Transferable Backdoor Attacks for Code Models via Sharpness-Aware Adversarial Perturbation
Shuyu Chang, Haiping Huang, Yanjun Zhang, Yujin Huang, Fu Xiao, Leo Yu Zhang
TL;DR
This work addresses backdoor vulnerability in code models under realistic cross-dataset conditions. It introduces STAB, a transferable backdoor framework that combines Sharpness-Aware Minimization to locate flat loss regions with a differentiable Gumbel-Softmax-based trigger optimization constrained by MMD terms for syntactic validity and diversity. Empirical results across three datasets and two code models show that STAB achieves higher cross-dataset attack success (average ASR up to $80.1\%$) and maintains strong stealth against defenses (ASR-D up to $73.2\%$), outperforming static and dynamic baselines by substantial margins.
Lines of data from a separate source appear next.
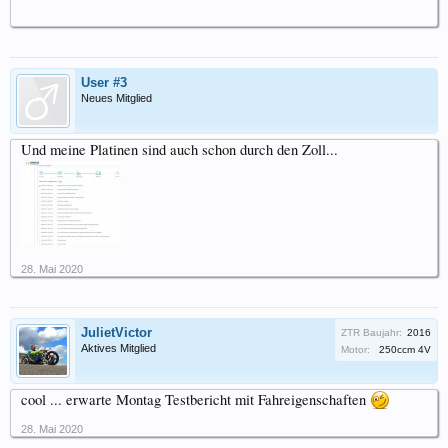
User #3
Neues Mitglied
Und meine Platinen sind auch schon durch den Zoll...
28. Mai 2020
JulietVictor
ZTR Baujahr:
2016
Aktives Mitglied
Motor:
250ccm 4V
cool ... erwarte Montag Testbericht mit Fahreigenschaften
28. Mai 2020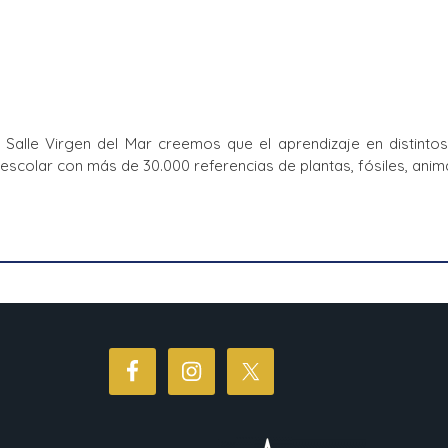
Salle Virgen del Mar creemos que el aprendizaje en distintos
colar con más de 30.000 referencias de plantas, fósiles, animal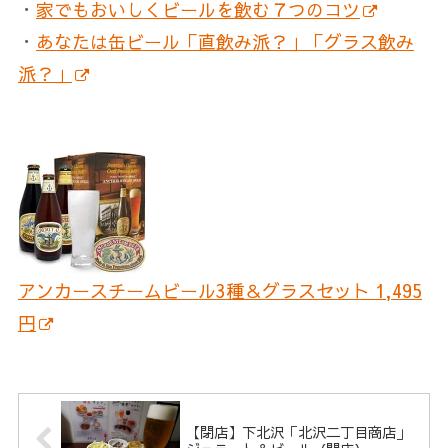
・
家でもおいしくビールを飲む７つのコツ
・
あなたは缶ビール「直飲み派？」「グラス飲み
派？」
アンカースチームビール3種＆グラスセット 1,495
円
【閉店】下北沢「北沢二丁目商店」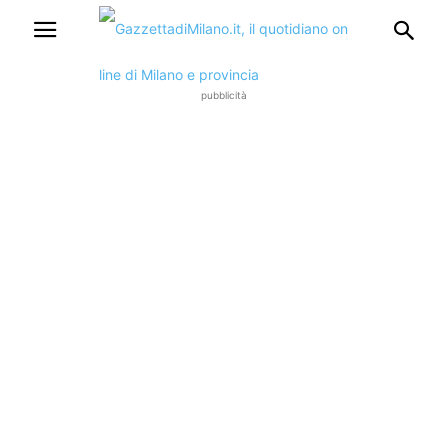
pubblicità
The findings emphasize the need for defenses that consider loss-landscape geometry and globally optimized trigger patterns to mitigate transferable backdoors in code models.
Abstract
Code models are increasingly adopted in software development but remain vulnerable to backdoor attacks via poisoned training data. Existing backdoor attacks on code models face a fundamental trade-off between transferability and stealthiness. Static trigger-based attacks insert fixed dead code patterns that transfer well across models and datasets but are easily detected by code-specific defenses. In contrast, dynamic trigger-based attacks adaptively generate context-aware triggers to evade detection but suffer from poor cross-dataset transferability. Moreover, they rely on unrealistic assumptions of identical data distributions between poisoned and victim training data, limiting their practicality. To overcome these limitations, we propose Sharpness-aware Transferable Adversarial Backdoor (STAB), a novel attack that achieves both transferability and stealthiness without requiring complete victim data. STAB is motivated by the observation that adversarial perturbations in flat regions of the loss landscape transfer more effectively across datasets than those in sharp minima. To this end, we train a surrogate model using Sharpness-Aware Minimization to guide model parameters toward flat loss regions, and employ Gumbel-Softmax optimization to enable differentiable search over discrete trigger tokens for generating context-aware adversarial triggers. Experiments across three datasets and two code models show that STAB outperforms prior attacks in terms of transferability and stealthiness. It achieves a 73.2% average attack success rate after defense, outperforming static trigger-based attacks that fail under defense. STAB also surpasses the best dynamic trigger-based attack by 12.4% in cross-dataset attack success rate and maintains performance on clean inputs.